2022-06-12 06:48:00 Matlab scientific research studio

1 brief introduction

Image is an important source of information in life , Processing images helps to understand the basic information of information . But the image itself may have some disturbed information or noise . Based on Gaussian filtering 、 Mean filtering 、 The digital image processing technology of median filter and bilateral filter algorithm is used to eliminate the image noise . Through theoretical simulation and actual image processing , The two algorithms are compared and simulated, and the corresponding conclusions are drawn . It provides data reference and basis for the selection of noise elimination methods and the improvement of practical work in the future .

Image is the first perspective for human beings to understand the world , We can get more real information and intuitive results through images . But actually , In the process of generation and transmission, the signal will inevitably mix with some noise . therefore , When receiving an image signal , Eliminating or reducing noise has become an important method to obtain high-definition images . Before denoising the image , We need to model noisy images , Get the original information of noise . Because noise generation is inevitable , therefore , You can only choose to eliminate by corresponding methods , This is also the research significance of image noise elimination .
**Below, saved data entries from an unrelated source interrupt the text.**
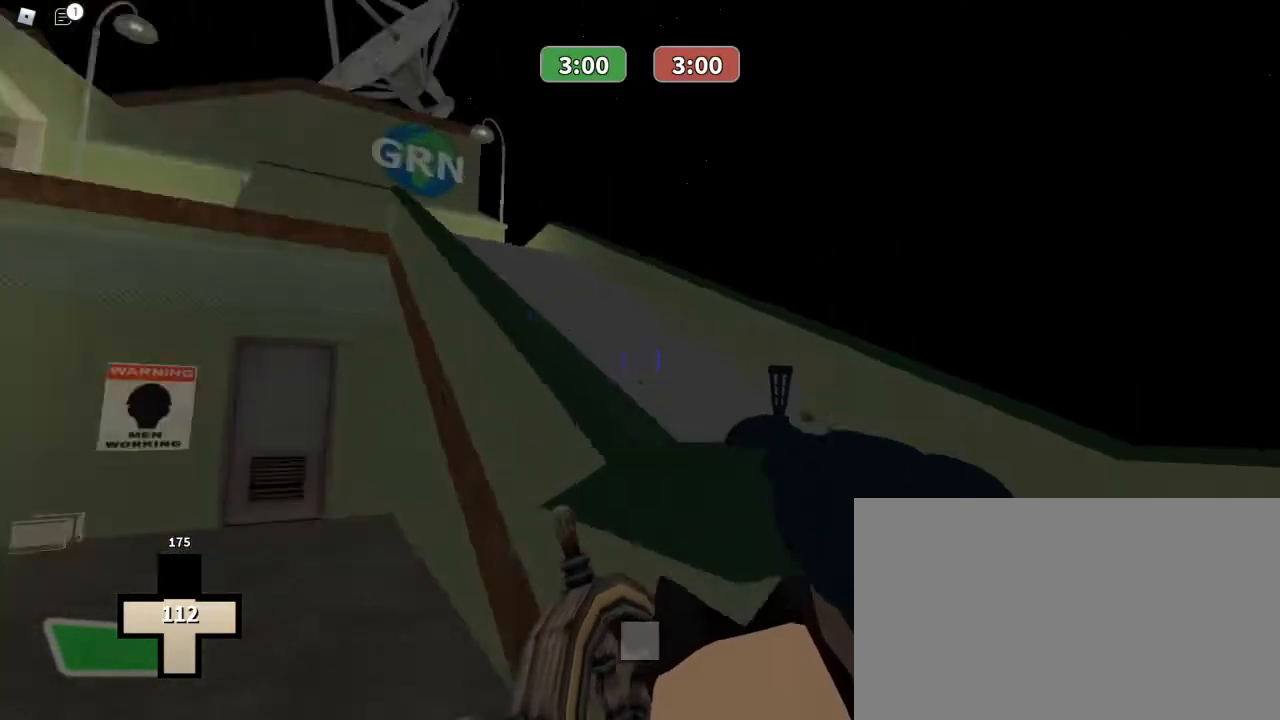
{"keys": ["ctrl", "w"], "mouse": [], "events": [[67, "space", "down"], [100, "ctrl", "down"], [167, "mouse_left", "up"], [200, "a", "up"], [200, "space", "up"]]}
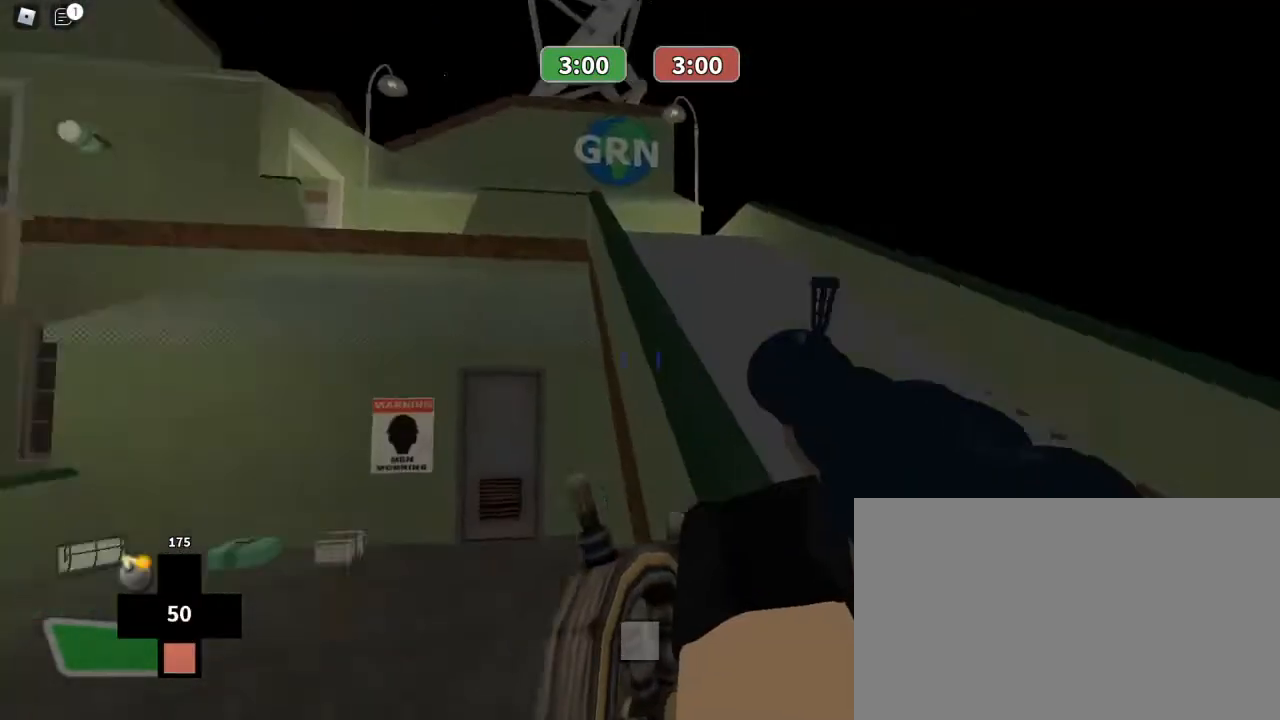
{"keys": ["ctrl", "w"], "mouse": [], "events": []}
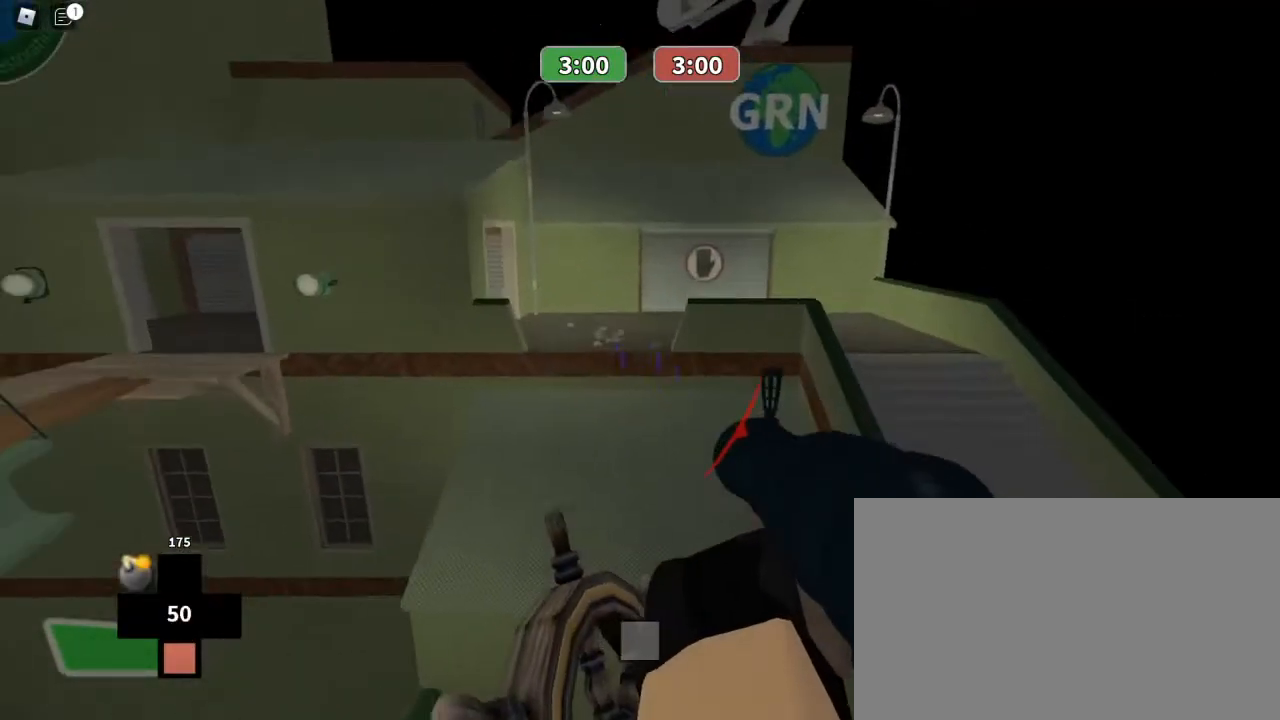
{"keys": ["w"], "mouse": [], "events": [[100, "ctrl", "up"]]}
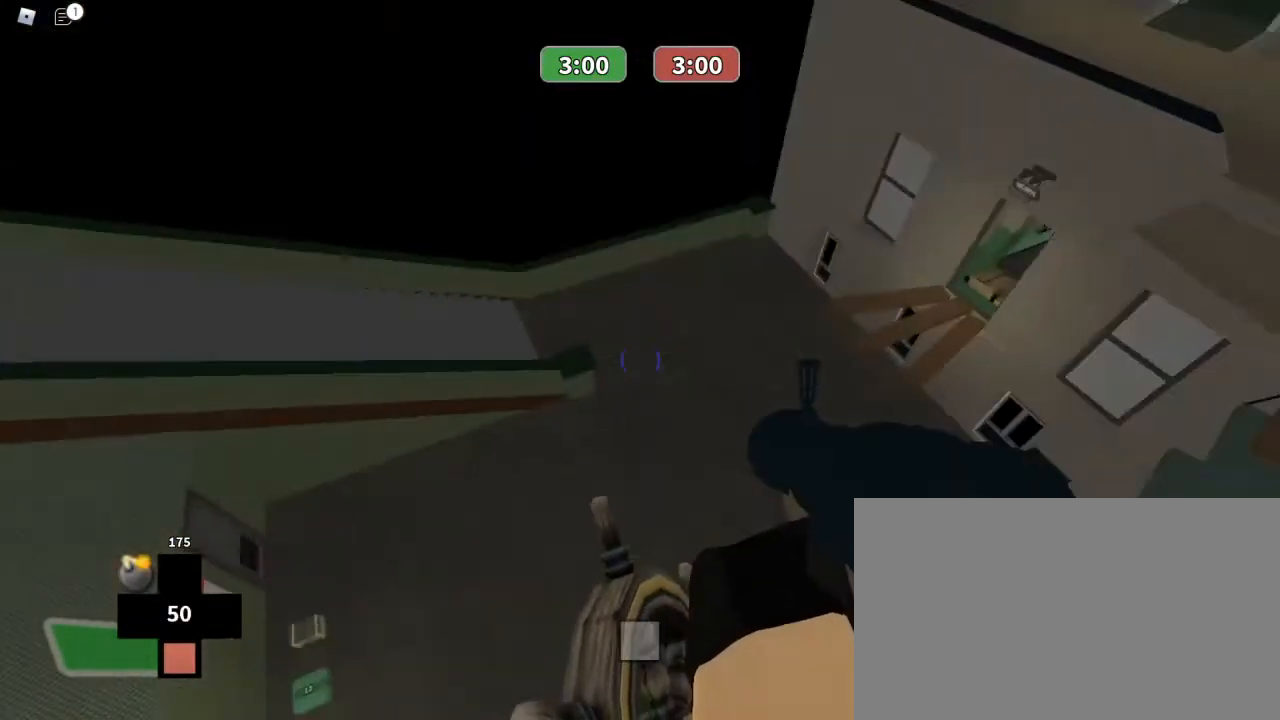
{"keys": ["w"], "mouse": [], "events": []}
With the rapid development of computer application technology , The information that human contact is no longer a simple voice signal . More image signals , The more digital information , There will be more interference and noise . With the development of society , People's requirements for image quality of receiving external information sources are increasing , This also puts forward higher requirements for noise removal technology . With the deepening of people's research , A lot about image processing technology is improving , Image denoising technology is becoming more and more perfect . Nowadays, image denoising has been a relatively visual research topic , Its scope is very wide , It is of great help to the military and medical fields . therefore , Further research on image denoising from the computer level has important practical significance ​.

On the whole , Gaussian filter is a kind of linear smoothing filter , It is very effective in dealing with systematic Gaussian noise , It mainly deals with the weighted average of the digital signal corresponding to the image . such as , The position result of any noise , Use the weighted average of the surrounding areas , The noise points can disappear in the surrounding weighted average results , In the process of concrete implementation , It mainly uses the weighted average function to weight the results , after , Overwrite the special value with the average value .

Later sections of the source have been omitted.